◆ **WHAT YOU HAVE TO DO**
From the records that follow, copy every line that contains the word "CnbApplication".

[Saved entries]
────────────────────────────────────────
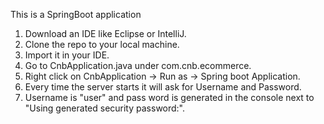 This is a SpringBoot application

1) Download an IDE like Eclipse or IntelliJ.
2) Clone the repo to your local machine.
3) Import it in your IDE.
4) Go to CnbApplication.java under com.cnb.ecommerce.
5) Right click on CnbApplication -> Run as -> Spring boot Application.
6) Every time the server starts it will ask for Username and Password.
7) Username is "user" and pass word is generated in the console next to "Using generated security password:". 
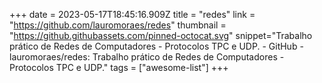 +++
date = 2023-05-17T18:45:16.909Z
title = "redes"
link = "https://github.com/lauromoraes/redes"
thumbnail = "https://github.githubassets.com/pinned-octocat.svg"
snippet="Trabalho prático de Redes de Computadores - Protocolos TPC e UDP. - GitHub - lauromoraes/redes: Trabalho prático de Redes de Computadores - Protocolos TPC e UDP."
tags = ["awesome-list"]
+++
────────────────────────────────────────
◆ **ANSWER FOR THE TASK**
4) Go to CnbApplication.java under com.cnb.ecommerce.
5) Right click on CnbApplication -> Run as -> Spring boot Application.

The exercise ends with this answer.